District Attorney Wrong in Deciding Not to File Criminal Charges Against the Owner of Pitbulls

LOS ANGELES, April 5, 2016 ─ In deciding not to prosecute Alexandra Griffin-Heady, 24, the owner of the pitbulls that killed her brother Tyler Trammell-Huston, 9, on January 3, 2016, the District Attorney of the County of Yuba, in Northern California, failed to follow the law, says leading dog bite law attorney Kenneth M. Phillips of Beverly Hills.

According to published reports, Griffin-Heady left the boy alone in her mobile home with three pitbulls, two of which were confined in a wire cage. She knew the cage was breaking apart, the two dogs were dangerous, and the 9-year-old boy did not know how to be safe with them. Those dogs got out of the cage and fatally mauled the child while Griffin-Heady was absent for two hours.

The District Attorney’s press release on March 25th proves that he overlooked the real crime. It was not child endangerment. The young boy was savagely mauled to death because Griffin-Heady had dogs which she knew were “mischievous” and which she failed to confine properly. California Penal Code section 399(a) makes it a felony to keep a “mischievous” animal without ordinary care if it kills a person. “Mischievous” is a legal term that refers to tendencies which may naturally pose a risk of harm or injury to others.

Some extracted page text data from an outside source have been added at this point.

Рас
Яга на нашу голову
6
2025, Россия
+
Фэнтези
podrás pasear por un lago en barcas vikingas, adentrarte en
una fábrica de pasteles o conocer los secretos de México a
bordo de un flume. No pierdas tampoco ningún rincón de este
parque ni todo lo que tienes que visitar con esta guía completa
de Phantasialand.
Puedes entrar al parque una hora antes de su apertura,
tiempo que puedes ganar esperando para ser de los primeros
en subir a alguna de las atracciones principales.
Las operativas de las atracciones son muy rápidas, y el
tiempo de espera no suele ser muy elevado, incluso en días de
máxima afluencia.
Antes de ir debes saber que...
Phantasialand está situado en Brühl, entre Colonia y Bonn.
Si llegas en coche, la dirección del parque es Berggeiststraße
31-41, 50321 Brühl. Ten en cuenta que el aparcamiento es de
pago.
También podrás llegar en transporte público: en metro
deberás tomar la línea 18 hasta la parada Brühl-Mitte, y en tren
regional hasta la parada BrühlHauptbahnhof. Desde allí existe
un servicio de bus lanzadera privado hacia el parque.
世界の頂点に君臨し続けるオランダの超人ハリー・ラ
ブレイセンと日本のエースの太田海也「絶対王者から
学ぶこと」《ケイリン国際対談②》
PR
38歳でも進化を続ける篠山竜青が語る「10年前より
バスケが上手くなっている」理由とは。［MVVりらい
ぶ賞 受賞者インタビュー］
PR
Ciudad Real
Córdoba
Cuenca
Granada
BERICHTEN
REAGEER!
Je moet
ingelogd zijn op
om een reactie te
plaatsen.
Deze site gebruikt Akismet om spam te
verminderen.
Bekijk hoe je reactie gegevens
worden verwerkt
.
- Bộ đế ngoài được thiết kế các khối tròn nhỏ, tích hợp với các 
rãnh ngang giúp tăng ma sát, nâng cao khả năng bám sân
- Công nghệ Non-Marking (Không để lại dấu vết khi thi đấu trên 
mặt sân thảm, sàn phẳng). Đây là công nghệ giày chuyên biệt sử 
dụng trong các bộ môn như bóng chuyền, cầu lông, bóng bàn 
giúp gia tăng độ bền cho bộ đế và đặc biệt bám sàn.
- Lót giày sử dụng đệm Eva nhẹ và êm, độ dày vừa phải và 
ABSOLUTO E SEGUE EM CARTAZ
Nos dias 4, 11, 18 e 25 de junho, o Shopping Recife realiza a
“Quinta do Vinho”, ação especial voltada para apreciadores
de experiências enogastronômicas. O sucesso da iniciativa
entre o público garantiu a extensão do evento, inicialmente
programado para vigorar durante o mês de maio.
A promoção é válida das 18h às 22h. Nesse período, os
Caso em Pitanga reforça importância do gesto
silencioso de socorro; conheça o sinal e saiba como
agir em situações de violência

Marjorie Knoller and Robert Noel are the most infamous of those who have been convicted under California Penal Code section 399. They owned the Presa Canario dogs that killed Diane Whipple in 2001. Under similar circumstances, other defendants have also been convicted under section 399:

  • Michael Berry (People v Berry (1991) 1 CA 4th 778)
  • Armando Gonzales Flores (People v. Flores (2013) 216 Cal.App.4th 251)
  • Carla Ramirez Cornelio (People v. Cornelio CA4/1, D063608 (Cal. Ct. App. 2014)
  • Jose A. Lopez Gonzalez and Judith Mendez Lopez (People v. Gonzalez CA4/2, E053751 (Cal. Ct. App. 2013)

“Clearly Mr. McGrath should have considered whether Alexandria Griffin-Heady committed the same offense that other prosecutors have successfully relied on to obtain guilty verdicts in similar cases,” said attorney Phillips. “The public will never know whether Griffin-Heady committed this crime unless the case is filed in court or submitted to the Yuba Grand Jury.”